**EXERCISE TASKS**
**a.** In the Paul Klee text below, what was the title of his first abstract painting?
**b.** Repeat the part of the Paul Klee text below from "- As a young" to "Florence and Naples.", word for word.
**c.** Pick up the Paul Klee text below after its last sentence and continue it.

Paul Klee
About the Artist:
- Paul Klee was born on 18th December 1879 in Muchenbuchsee bei Bern, Switzerland. His father was a German music teacher and his mother was a Swiss singer.
- As a young boy he started to follow in his parent’s footsteps and train as a musician, but by the time he was a teenager, he became inspired by visual art.
- In 1898, Klee studied at the Academy of Fine Arts in Munich. He then went to Italy, visiting Rome, Florence and Naples.
- In 1911 Paul Klee became friends with Wassily Kandinsky, and in 1912 Klee travelled to Paris and was inspired by Cubism and Robert Delaunay’s brave use of colour. Klee started to experiment with colour and define his own style.
- Klee’s first abstract painting was In the Style of Kairouan.
- His style doesn’t fall into just one artistic movement. He borrows from Cubism, Surrealism and Expressionism.

**DATASET CONTENT**
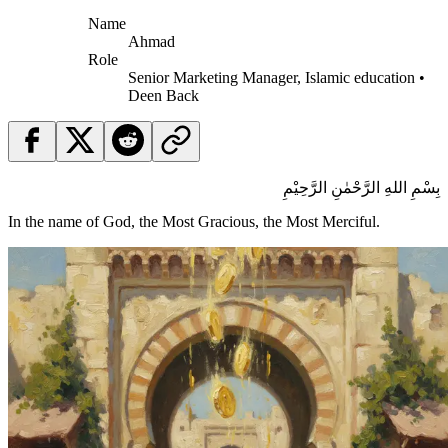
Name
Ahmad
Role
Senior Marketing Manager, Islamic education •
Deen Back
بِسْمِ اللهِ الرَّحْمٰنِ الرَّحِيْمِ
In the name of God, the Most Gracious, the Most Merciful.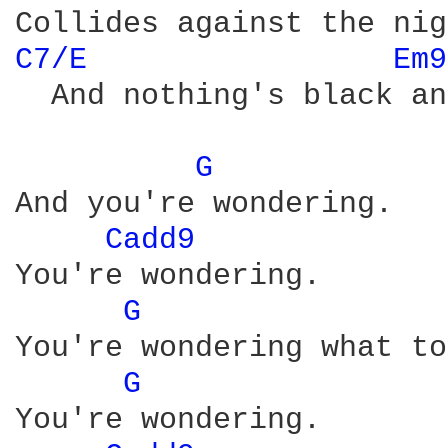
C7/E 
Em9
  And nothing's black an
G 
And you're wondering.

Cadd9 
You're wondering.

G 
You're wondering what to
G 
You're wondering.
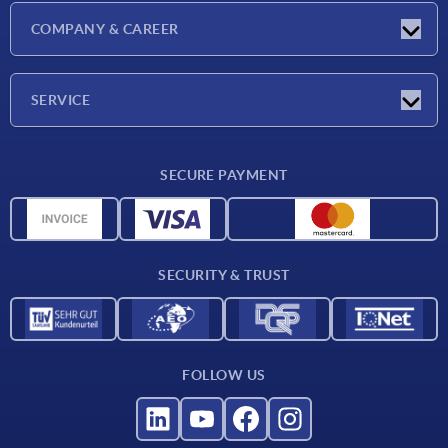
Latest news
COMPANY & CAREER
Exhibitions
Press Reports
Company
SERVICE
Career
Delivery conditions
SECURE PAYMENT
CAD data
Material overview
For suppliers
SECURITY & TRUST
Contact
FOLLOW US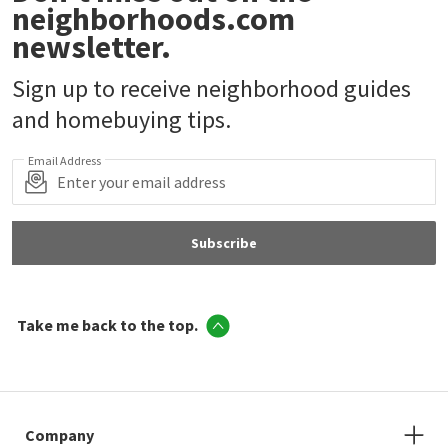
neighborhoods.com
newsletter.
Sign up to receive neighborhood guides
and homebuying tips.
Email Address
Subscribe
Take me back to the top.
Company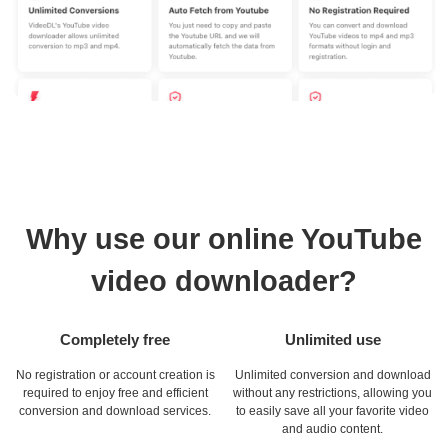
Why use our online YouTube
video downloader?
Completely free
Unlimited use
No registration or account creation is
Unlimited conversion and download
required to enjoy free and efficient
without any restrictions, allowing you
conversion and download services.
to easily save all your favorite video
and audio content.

* * *

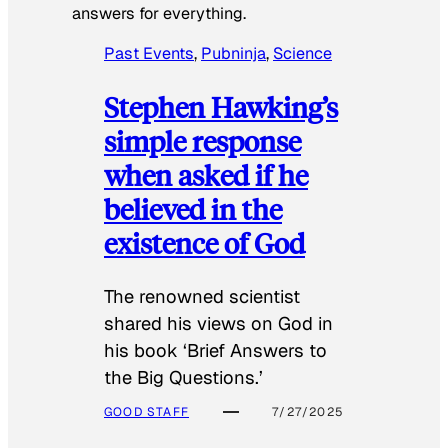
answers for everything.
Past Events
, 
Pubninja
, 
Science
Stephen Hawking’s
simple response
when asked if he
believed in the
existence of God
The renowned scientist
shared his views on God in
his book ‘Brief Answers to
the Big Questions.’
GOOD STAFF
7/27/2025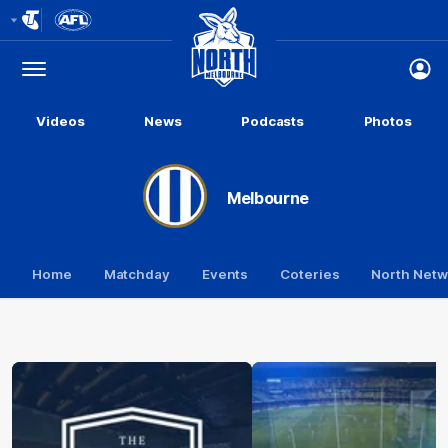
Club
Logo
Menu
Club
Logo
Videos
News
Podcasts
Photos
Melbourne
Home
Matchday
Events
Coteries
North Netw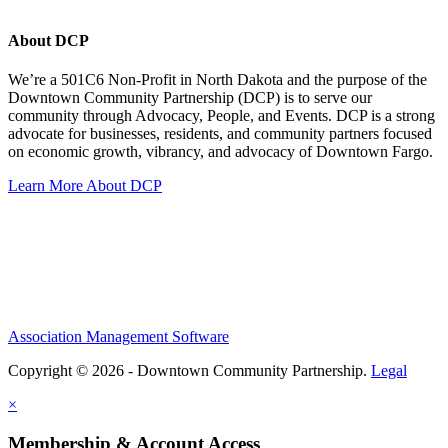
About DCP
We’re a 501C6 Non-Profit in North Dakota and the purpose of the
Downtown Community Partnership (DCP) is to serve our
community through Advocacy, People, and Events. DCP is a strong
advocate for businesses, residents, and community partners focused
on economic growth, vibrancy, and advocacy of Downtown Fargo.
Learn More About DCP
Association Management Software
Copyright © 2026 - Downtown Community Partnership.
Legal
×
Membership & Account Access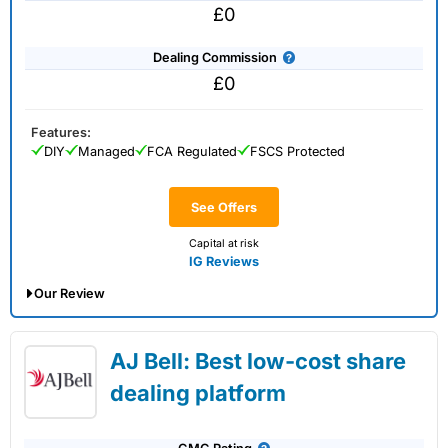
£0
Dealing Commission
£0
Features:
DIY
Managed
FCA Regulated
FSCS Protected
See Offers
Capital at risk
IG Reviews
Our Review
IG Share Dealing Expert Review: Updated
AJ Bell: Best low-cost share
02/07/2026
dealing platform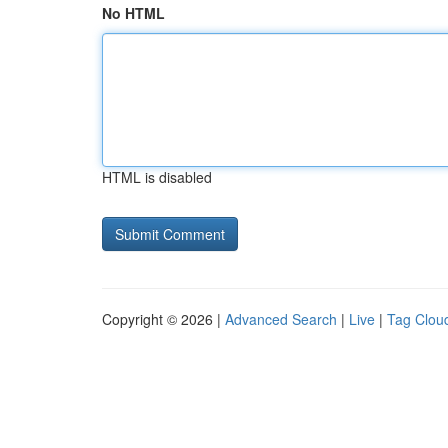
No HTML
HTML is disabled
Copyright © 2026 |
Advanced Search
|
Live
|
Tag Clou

**ANSWERS TO THE EXERCISE**
**a.** In the Style of Kairouan

**b.**
- As a young boy he started to follow in his parent’s footsteps and train as a musician, but by the time he was a teenager, he became inspired by visual art.
- In 1898, Klee studied at the Academy of Fine Arts in Munich. He then went to Italy, visiting Rome, Florence and Naples.

**c.**
- Paul Klee was involved in World War 1, but he never served on the front line. He continued to paint abstract art during the war and was gaining popularity.
- Klee taught art at the Bauhaus school in Germany but he was forced to leave by the Nazi party after his house was searched by the Gestapo.
- He produced the work Ad Parnassum in 1932, one of his most well-known paintings.
- In 1933 he completed more than 500 pieces of work, and in 1939, he completed 1200. He finished more than 9000 pieces of art in his lifetime.
- In the latter years of his life, Klee suffered from scleroderma, a wasting disease. He died on 29th June 1940. He is buried at Schlosshaldenfriedhof in Switzerland.